Immer mehr Konsumenten wechseln den Stromanbieter. Die Auswirkung dieser Liberalisierung wird man durch die Änderung von Unternehmensstrukturen nicht ändern. Wir sind gefordert die Kundenbindungen zu stärken. Denn Diskontstrom wird es weder von der Linz AG oder noch von der Energie AG geben. Es wird aber auch von unseren Konkurrenten nicht immer nur Dumpingpreise geben können. Dann relativiert sich die Lage. Es gibt nur ein Argument für die Fusion, nämlich den Vertrieb. Den machen wir in der Enamo schon gemeinsam.

Und dann gibt es noch ein Spezifikum. Die Linz AG deckt die gesamte Palette der Daseinsvorsorge ab, die Energie AG nicht. Wir haben in der Linz AG Synerigeeffekte. Die Linz Strom war bis vor Kurzem die Cashcow im Unternehmen. Die Gewinne aus dem Strom deckten einen Teil der Kosten des öffentlichen Verkehrs ab. Ich brauche die Linz Strom im Gesamtkonzern.

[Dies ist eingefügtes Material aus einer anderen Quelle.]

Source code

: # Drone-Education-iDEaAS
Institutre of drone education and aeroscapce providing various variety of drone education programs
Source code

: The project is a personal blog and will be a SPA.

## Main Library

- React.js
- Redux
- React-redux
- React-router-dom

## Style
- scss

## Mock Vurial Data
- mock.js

Zum Swap-Streit. Ein Kompromiss mit der Bawag zeichnet sich nicht ab. Der Dekan der rechtswissenschaftlichen Fakultät, Meinhard Lukas, rechnet, dass das Verfahren bis zum Obersten Gerichtshof gehen wird.

Aus der derzeitigen Sicht halte ich das für sehr wahrscheinlich. Ich fürchte es auch, weil es sehr viel Zeit und Geld kostet und Energien bindet, die wir für andere Themen bräuchten. Das erste Urteil in Niederösterreich, das in einer ähnlichen Sache gefällt worden ist, hat gezeigt, dass hier die Bank verurteilt worden ist. Hier wurden im Urteil genau die Punkte angeführt, die wir ebenfalls ansprechen: Die Vernachlässigung der Beratungspflicht, die Nichtwahrnehmung der Objektivität dem Kunden gegenüber und der negative Ausgangswert des Geschäftes. Ich bin aber immer noch der Meinung, wenn es eine Möglichkeit gibt, einen außergerichtlichen Vergleich zu finden, der von den vier Fraktionen akzeptiert werden kann, dann sollte man das versuchen. Dass Linz der Bawag sämtliche Ansprüche bezahlt, die sie geltend macht, ist aber kein Kompromiss.